Within 35 days of the publication of this notice in Federal Register or within such longer period (i) as the Commission may designate up to 90 days of such date if it finds such longer period to be appropriate and publishes its reasons for so finding or (ii) as to which the self-regulatory organization consents, the Commission will:

(A) by order approve the proposed rule change, or
(B) institute proceedings to determine whether the proposed rule change should be disapproved.

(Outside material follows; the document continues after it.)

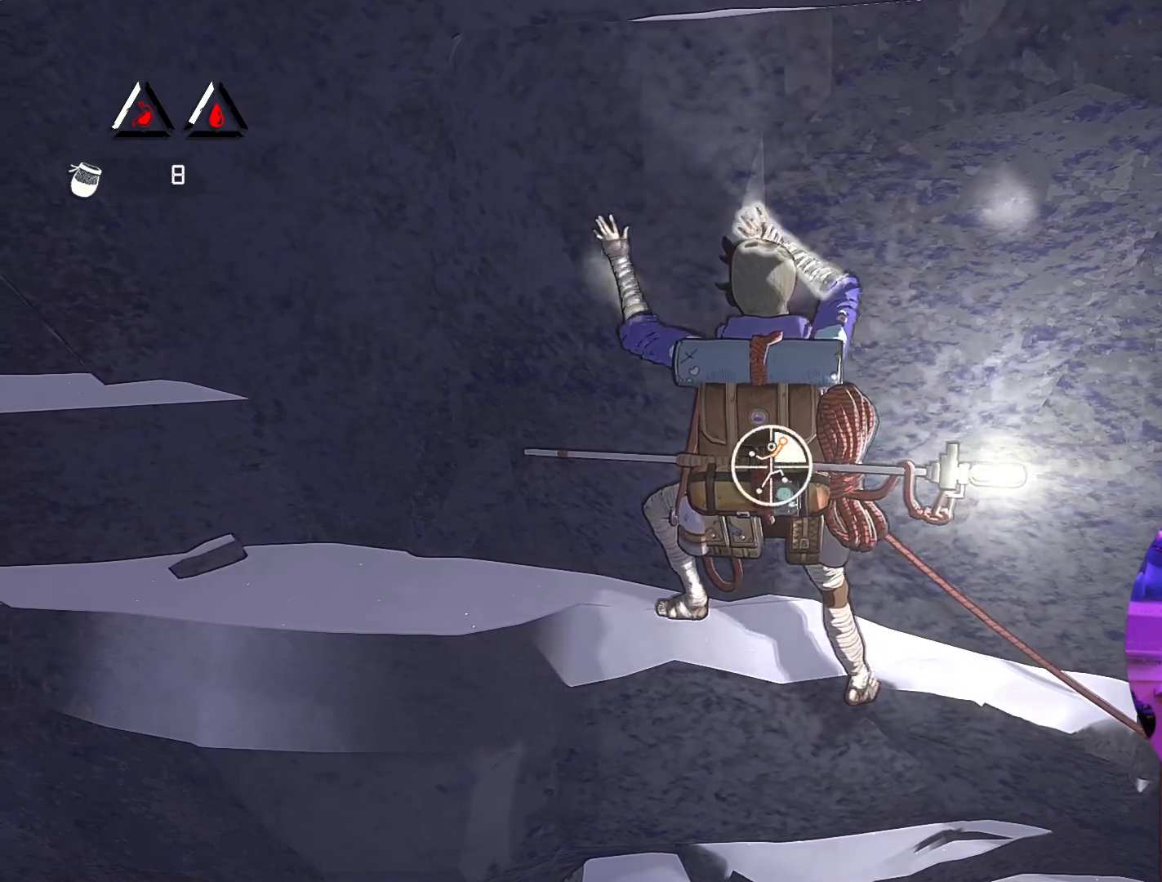
{"buttons": [], "left_stick": "down", "right_stick": "center", "events": [[183, "left_stick", "down"], [450, "R1", "up"]]}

IV. Solicitation of Comments

Interested persons are invited to submit written data, views, and arguments concerning the foregoing, including whether the proposal is consistent with the Act. Persons making written submissions should file six copies thereof with the Secretary, Securities and Exchange Commission, 450 Fifth Street, NW, Washington, DC 20549. Copies of the submission, all subsequent amendments, all written statements with respect to the proposed rule change that are filed with the Commission, and all written communications relating to the proposed rule change
between the Commission and any person, other than those that may be withheld from the public in accordance with the provisions of 5 U.S.C. 552, will be available for inspection and copying at the Commission's Public Reference Room. Copies of such filing will also be available for inspection and copying at the principal office of the NASD.

All submissions should refer to File SR-NASD-98-51 and should be submitted by November 25, 1998.